Dringlichkeitsanträge auf Satzungsänderung, Zweckänderung und Auflösung des Vereins
sind unzulässig.


§14.   Zuständigkeit der Mitgliederversammlung
(1) Die Mitgliederversammlung ist insbesondere zuständig für:
• die Entscheidung über Anträge an die Mitgliederversammlung/Vorlagen des
Vorstandes,
• die Entgegennahme des Jahresberichtes,
• die Genehmigung der Jahresrechnung,
• die Vorstandswahlen,
• die Entlastung der Vorstandsmitglieder,
• die Wahl der Kassenprüfer,
• die Ernennung von Ehrenmitgliedern/Ehrenvorsitzenden.

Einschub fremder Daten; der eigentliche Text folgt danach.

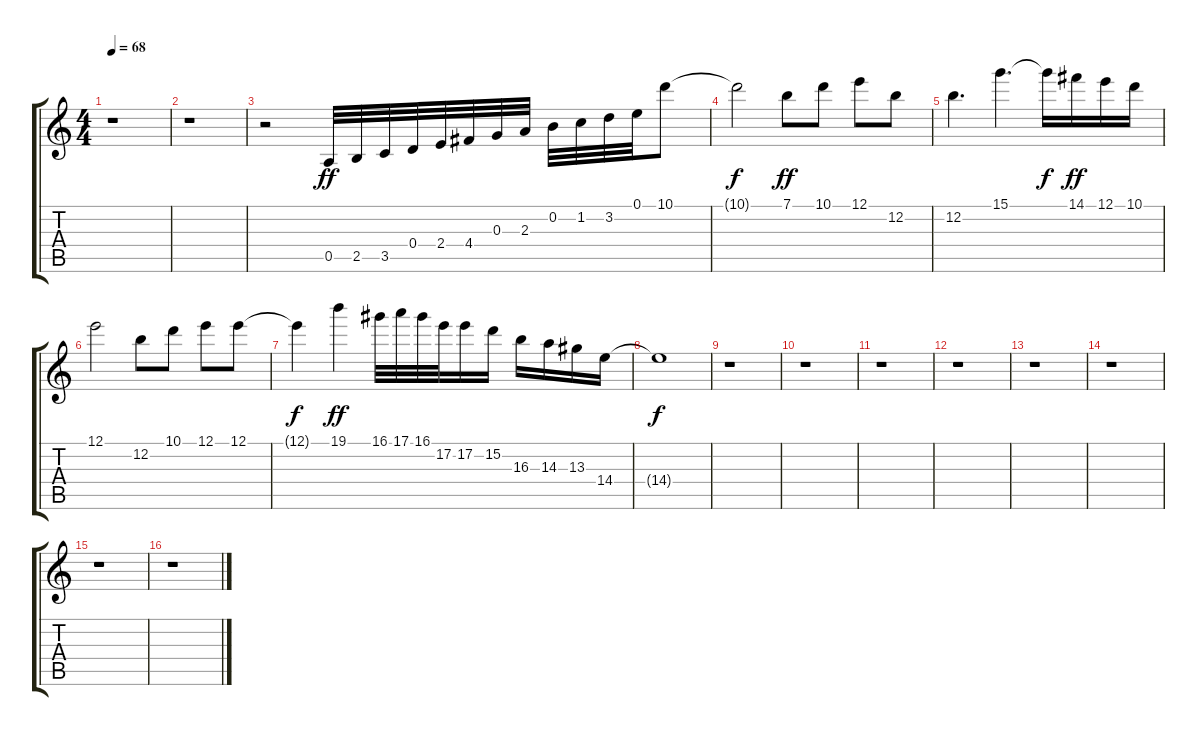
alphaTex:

\track "" {instrument distortionguitar}
\staff {score tabs}
\tuning (E4 B3 G3 D3 A2 E2) {hide}
\ts (4 4)
\tempo 68
\clef g2
\ks c
r.1{dy ff} |
r.1 |
r.2 0.5.32 2.5.32 3.5.32 0.4.32 2.4.32 4.4.32 0.3.32 2.3.32 0.2.32 1.2.32 3.2.32 0.1.32 10.1.8 |
10.1{t}.2{dy f} 7.1.8{dy ff} 10.1.8 12.1.8 12.2.8 |
12.2.4{d} 15.1.4{d} 15.1{t}.16{dy f} 14.1.16{dy ff} 12.1.16 10.1.16 |
12.1.2 12.2.8 10.1.8 12.1.8 12.1.8 |
12.1{t}.4{dy f} 19.1.4{dy ff} 16.1.32 17.1.32 16.1.32 17.2.32 17.2.16 15.2.16 16.3.16 14.3.16 13.3.16 14.4.16 |
14.4{t}.1{dy f} |
r.1 |
r.1 |
r.1 |
r.1 |
r.1 |
r.1 |
r.1 |
r.1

(2) Beschlüsse der Mitgliederversammlung werden grundsätzlich mit einfacher Mehrheit
der abgegebenen Stimmen gefasst.
(3) Anträge auf Zulassung einer geheimen Abstimmung zu einzelnen
Tagesordnungspunkten bei Mitgliederversammlungen bedürfen grundsätzlich der
Zustimmung der einfachen Mehrheit der anwesenden Stimmberechtigten.

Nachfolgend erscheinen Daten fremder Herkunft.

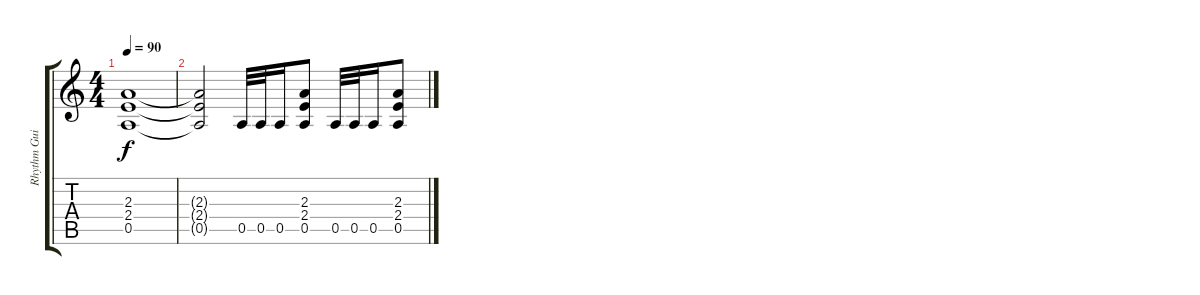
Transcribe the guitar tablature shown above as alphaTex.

(4) Die Beschlussprotokolle der Mitgliederversammlung müssen vom
Versammlungsleiter, dem Protokollführer und einem weiteren Vorstandsmitglied
unterzeichnet werden.


§15.   Auflösung und Wegfall des steuerbegünstigten Zwecks
Bei Auflösung oder sonstiger rechtlicher Beendigung des Vereins oder bei Wegfall seines
steuerbegünstigten Zwecks fällt sein verbleibendes Vermögen an:
Tierschutzverein für Berlin und Umgebung Cooperation e.V.
Tierheim Berlin
Hausvaterweg 39
13057 Berlin
mit der Zweckbestimmung, es unmittelbar und ausschließlich für gemeinnützige Zwecke zu
verwenden.
Vorstehende Satzung wurde in der Gründerversammlung von den Gründungsmitgliedern
beschlossen.


§16.   Zusatz
Vorstehende Satzung vom 16.03.2010 ersetzt die am 01.03.2009 beschlossene Satzung.